In this 99U talk, illustrator Christoph Niemann, author of Abstract City, shares his three biggest fears: the fear of not being good enough, the fear that our work will be irrelevant, and the fear of running out of ideas. Each of these cripple our process in different ways, but as Niemann explains (complete with hilarious illustrations), there are solutions we can apply to each.
Push yourself to learn new things, embrace the grumpiness, and realize that there’s nothing wrong with you when you feel anxious or nervous—it’s just part of the job.
If it’s so painful why did you even get started?
And of course you start not by creating things but by looking at art. And when you read that book, or when you look at a drawing or listen to that music and something lights up in you and explains the entire world, or maybe even better, it takes your whole world and turns it upside down. This is such an incredible thrill that you think, if experiencing art is so fantastic, how great must it be to actually make art? And that’s how they lure you into art school.
For the first ten years of my career I mostly worked in editorial. In editorial the deadlines are so insanely short and tight. That you do not have the luxury to really kind of like embark in your creative self-pity but, more recently, I’ve done more self-generated projects where I have more time and I realized it actually got worse when I thought it would get better. So, I tried to think about it and I thought, like, maybe that’s the price we pay. But, on the other hand, I know I have a job that a lot of people envy me for
I realized that a lot of the problems that I have have not so much to do with the actual problem in front of me, but it’s more like a larger kind of generic fear.
This fear actually separates in three grand themes
So the first one is I’m not good enough.
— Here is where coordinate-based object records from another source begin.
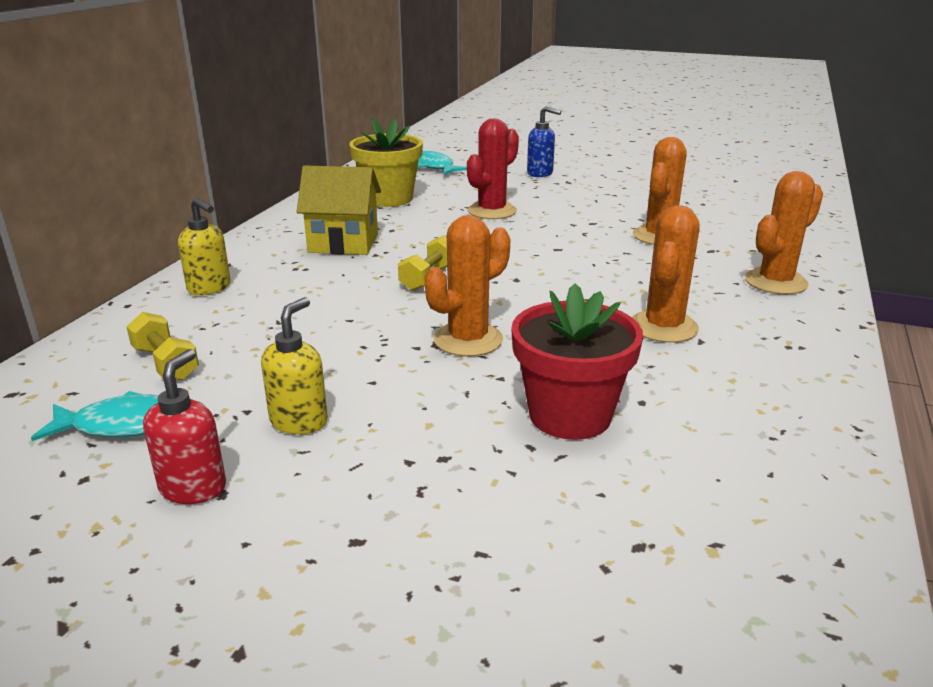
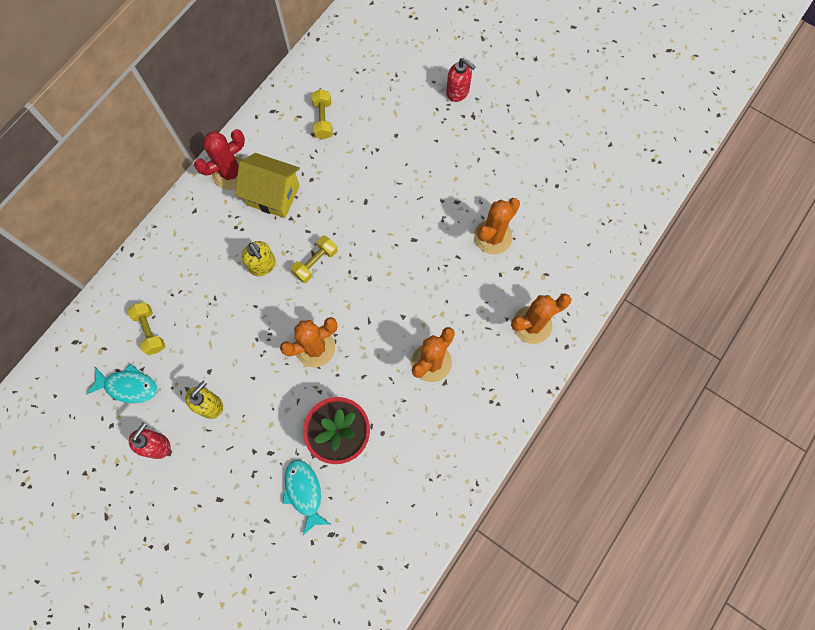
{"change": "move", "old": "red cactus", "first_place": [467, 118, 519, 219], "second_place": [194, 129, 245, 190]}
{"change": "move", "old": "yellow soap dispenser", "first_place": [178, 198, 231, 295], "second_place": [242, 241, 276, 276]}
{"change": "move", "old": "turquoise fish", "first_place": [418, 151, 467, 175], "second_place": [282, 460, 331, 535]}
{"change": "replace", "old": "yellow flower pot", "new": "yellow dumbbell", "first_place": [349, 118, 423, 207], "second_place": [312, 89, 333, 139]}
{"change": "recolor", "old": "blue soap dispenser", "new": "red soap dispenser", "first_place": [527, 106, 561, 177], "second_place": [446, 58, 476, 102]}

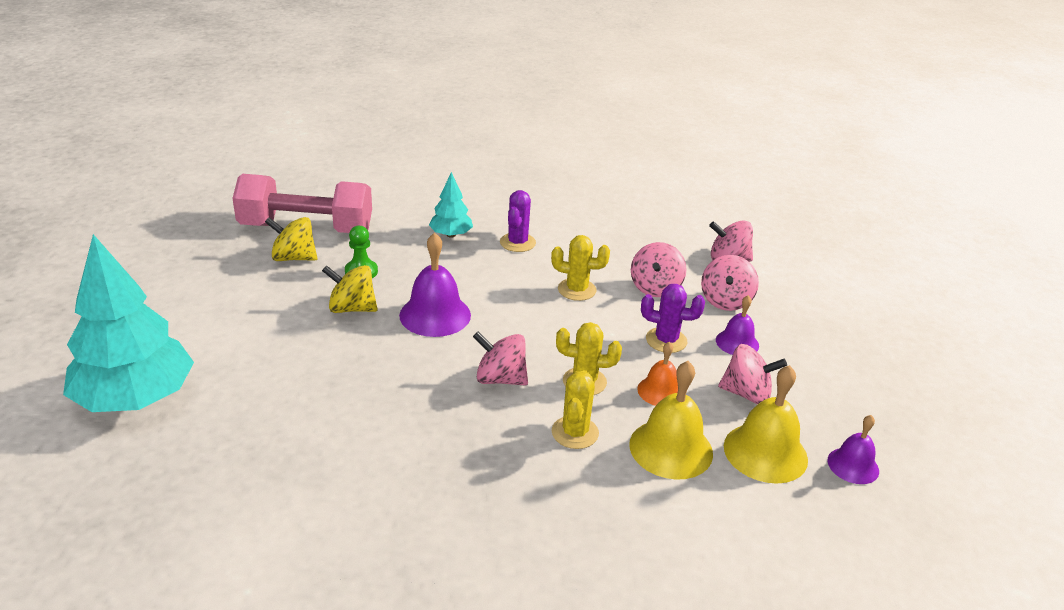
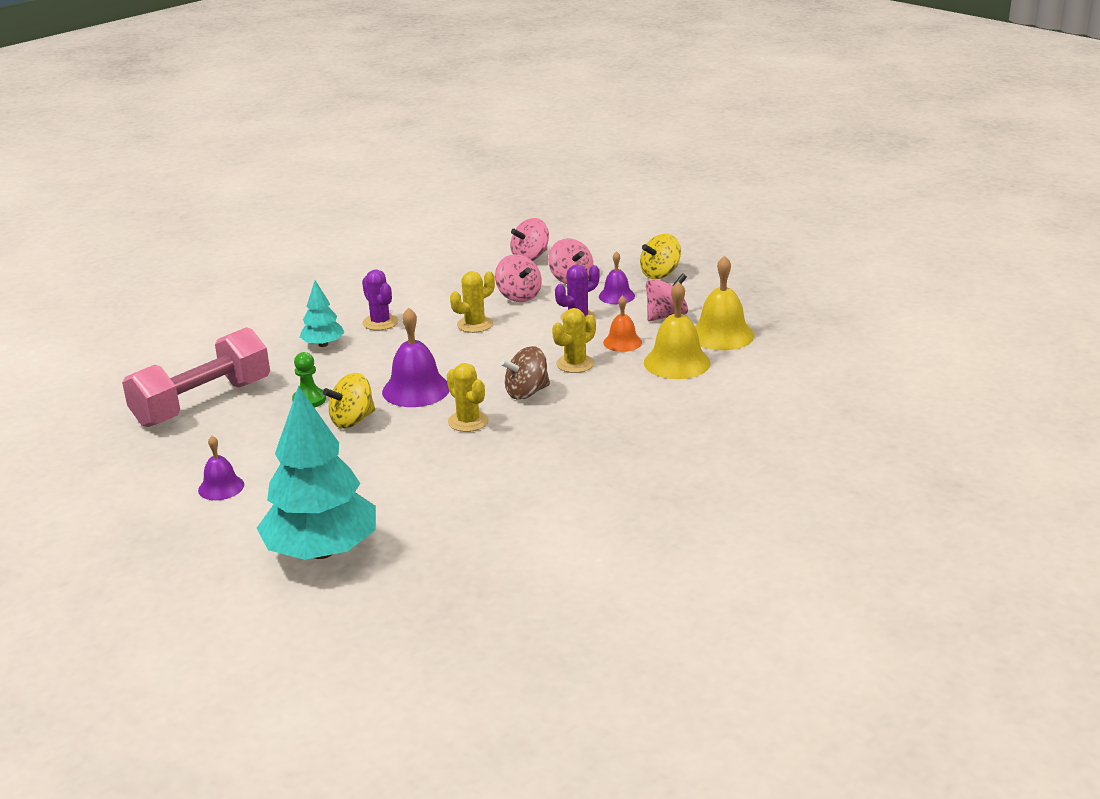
{"change": "move", "old": "purple bell", "first_place": [828, 415, 879, 484], "second_place": [198, 436, 244, 500]}
{"change": "move", "old": "yellow cactus", "first_place": [552, 370, 599, 449], "second_place": [447, 363, 489, 432]}
{"change": "recolor", "old": "pink spinning top", "new": "brown spinning top", "first_place": [473, 332, 528, 386], "second_place": [500, 346, 550, 400]}
{"change": "move", "old": "yellow spinning top", "first_place": [265, 217, 317, 261], "second_place": [640, 234, 681, 279]}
The second one is my work is irrelevant and soon I’ll be broke. And the third and worst one is, I’m out of ideas. Now, this is terrible, but sadly they’re actually really legitimate fears to have as a creative.
1. I’m not good enough
I look at my work all the time and all the insufficiencies are so glaringly obvious. Especially when I look at something from two years ago I see everything that went wrong, and I was like, how could they let me get away with that? When I look at other people’s work, I see all the amazing things that are out there, like all the fantastically innovative stuff, and I have to ask myself, can my stuff really live up to that? And even if it can today, can it be in five years, in ten years?
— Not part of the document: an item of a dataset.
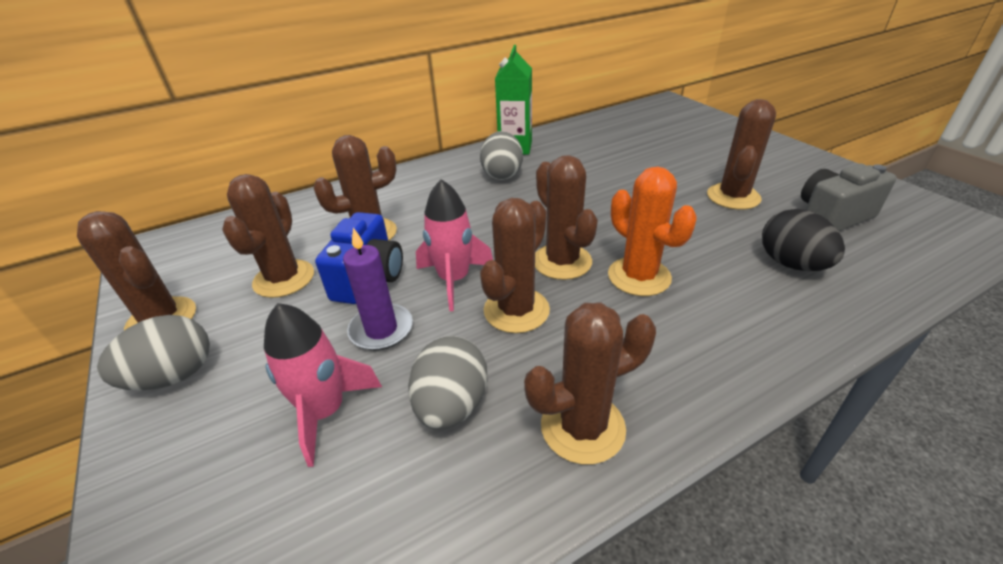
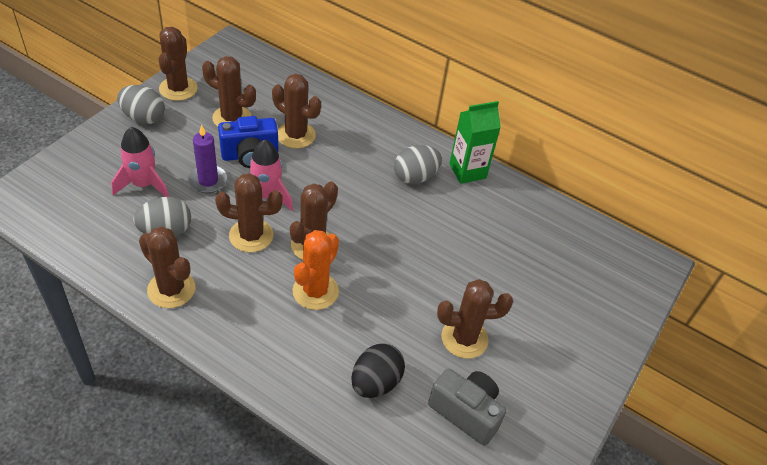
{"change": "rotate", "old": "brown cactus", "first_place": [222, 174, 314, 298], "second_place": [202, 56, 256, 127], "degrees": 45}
I think the solution is practice and become better. It’s writing, it’s drawing, it’s taking photographs, it’s coding. This is something. This is something not that you’re not good at. This is something you become good at. And it takes exactly 10,000 hours.
2. My work is totally predictable and soon I’ll be broke
I know that the state that we’re in right now, it’s not like, oh, everything changed and now that’s the new future that we’re living in. Of course it’s gonna keep on going and going. And can I do the things? Can I make the right decisions to still be relevant and busy in five or ten years? There’s, this is a very hard question that you have to ask yourself. And I think again, there’s only one solution: worry, doubt, and agonize.
The only thing I could do to really kind of make sure I stay busy is, of course, focus on my work. That’s the only thing, I think, that matters. But how can you focus on your work when you actually have to be worried about money? And I’ve been there, and this is really, this is the worst of it all, of them all.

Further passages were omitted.